Exact reproduction of the data is required, with images excluded.

▶ **Provided records**:
****

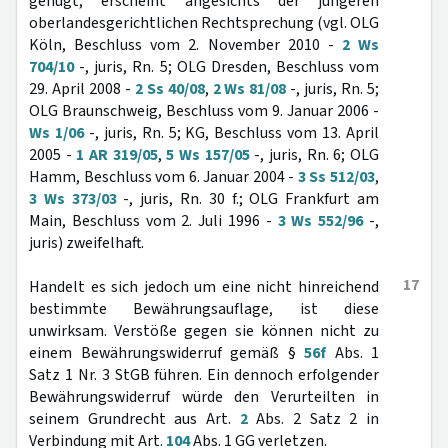
genügt, erscheint angesichts der jüngeren
oberlandesgerichtlichen Rechtsprechung (vgl. OLG
Köln, Beschluss vom 2. November 2010 -
2 Ws
704/10
-, juris, Rn. 5; OLG Dresden, Beschluss vom
29. April 2008 -
2 Ss 40/08
,
2 Ws 81/08
-, juris, Rn. 5;
OLG Braunschweig, Beschluss vom 9. Januar 2006 -
Ws 1/06
-, juris, Rn. 5; KG, Beschluss vom 13. April
2005 -
1 AR 319/05
,
5 Ws 157/05
-, juris, Rn. 6; OLG
Hamm, Beschluss vom 6. Januar 2004 -
3 Ss 512/03
,
3 Ws 373/03
-, juris, Rn. 30 f.; OLG Frankfurt am
Main, Beschluss vom 2. Juli 1996 -
3 Ws 552/96
-,
juris) zweifelhaft.
17
Handelt es sich jedoch um eine nicht hinreichend
bestimmte Bewährungsauflage, ist diese
unwirksam. Verstöße gegen sie können nicht zu
einem Bewährungswiderruf gemäß §
56f
Abs. 1
Satz 1 Nr. 3 StGB führen. Ein dennoch erfolgender
Bewährungswiderruf würde den Verurteilten in
seinem Grundrecht aus Art.
2
Abs. 2 Satz 2 in
Verbindung mit Art.
104
Abs. 1 GG verletzen.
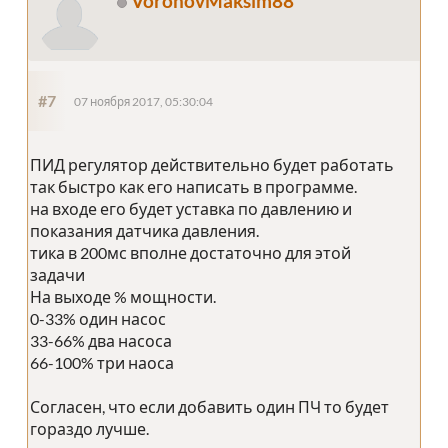
VoronovMaksim88
#7
07 ноября 2017, 05:30:04
ПИД регулятор действительно будет работать
так быстро как его написать в программе.
на входе его будет уставка по давлению и
показания датчика давления.
тика в 200мс вполне достаточно для этой
задачи
На выходе % мощности.
0-33% один насос
33-66% два насоса
66-100% три наоса
Согласен, что если добавить один ПЧ то будет
гораздо лучше.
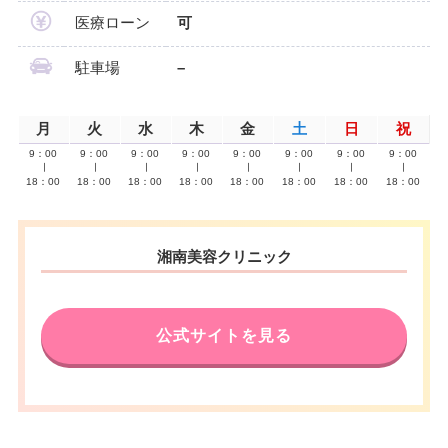
医療ローン
可
駐車場
–
月
火
水
木
金
土
日
祝
9：00
9：00
9：00
9：00
9：00
9：00
9：00
9：00
∣
∣
∣
∣
∣
∣
∣
∣
18：00
18：00
18：00
18：00
18：00
18：00
18：00
18：00
湘南美容クリニック
公式サイトを見る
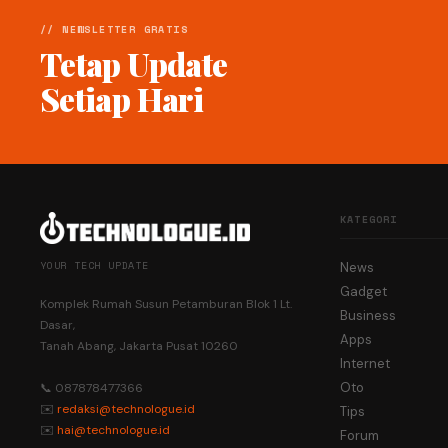
// NEWSLETTER GRATIS
Tetap Update
Setiap Hari
KATEGORI
YOUR TECH UPDATE
News
Gadget
Komplek Rumah Susun Petamburan Blok 1 Lt.
Business
Dasar,
Apps
Tanah Abang, Jakarta Pusat 10260
Internet
Oto
📞 087878477366
✉️
redaksi@technologue.id
Tips
✉️
hai@technologue.id
Forum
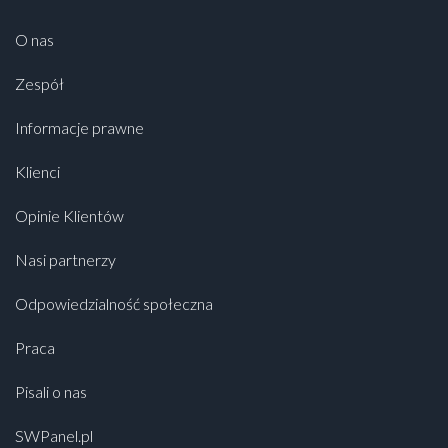
O nas
Zespół
Informacje prawne
Klienci
Opinie Klientów
Nasi partnerzy
Odpowiedzialność społeczna
Praca
Pisali o nas
SWPanel.pl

****

▶ **Your solution**:
genügt, erscheint angesichts der jüngeren
oberlandesgerichtlichen Rechtsprechung (vgl. OLG
Köln, Beschluss vom 2. November 2010 -
2 Ws
704/10
-, juris, Rn. 5; OLG Dresden, Beschluss vom
29. April 2008 -
2 Ss 40/08
,
2 Ws 81/08
-, juris, Rn. 5;
OLG Braunschweig, Beschluss vom 9. Januar 2006 -
Ws 1/06
-, juris, Rn. 5; KG, Beschluss vom 13. April
2005 -
1 AR 319/05
,
5 Ws 157/05
-, juris, Rn. 6; OLG
Hamm, Beschluss vom 6. Januar 2004 -
3 Ss 512/03
,
3 Ws 373/03
-, juris, Rn. 30 f.; OLG Frankfurt am
Main, Beschluss vom 2. Juli 1996 -
3 Ws 552/96
-,
juris) zweifelhaft.
17
Handelt es sich jedoch um eine nicht hinreichend
bestimmte Bewährungsauflage, ist diese
unwirksam. Verstöße gegen sie können nicht zu
einem Bewährungswiderruf gemäß §
56f
Abs. 1
Satz 1 Nr. 3 StGB führen. Ein dennoch erfolgender
Bewährungswiderruf würde den Verurteilten in
seinem Grundrecht aus Art.
2
Abs. 2 Satz 2 in
Verbindung mit Art.
104
Abs. 1 GG verletzen.
VoronovMaksim88
#7
07 ноября 2017, 05:30:04
ПИД регулятор действительно будет работать
так быстро как его написать в программе.
на входе его будет уставка по давлению и
показания датчика давления.
тика в 200мс вполне достаточно для этой
задачи
На выходе % мощности.
0-33% один насос
33-66% два насоса
66-100% три наоса
Согласен, что если добавить один ПЧ то будет
гораздо лучше.
医療ローン
可
駐車場
–
月
火
水
木
金
土
日
祝
9：00
9：00
9：00
9：00
9：00
9：00
9：00
9：00
∣
∣
∣
∣
∣
∣
∣
∣
18：00
18：00
18：00
18：00
18：00
18：00
18：00
18：00
湘南美容クリニック
公式サイトを見る
// NEWSLETTER GRATIS
Tetap Update
Setiap Hari
KATEGORI
YOUR TECH UPDATE
News
Gadget
Komplek Rumah Susun Petamburan Blok 1 Lt.
Business
Dasar,
Apps
Tanah Abang, Jakarta Pusat 10260
Internet
Oto
📞 087878477366
✉️
redaksi@technologue.id
Tips
✉️
hai@technologue.id
Forum
O nas
Zespół
Informacje prawne
Klienci
Opinie Klientów
Nasi partnerzy
Odpowiedzialność społeczna
Praca
Pisali o nas
SWPanel.pl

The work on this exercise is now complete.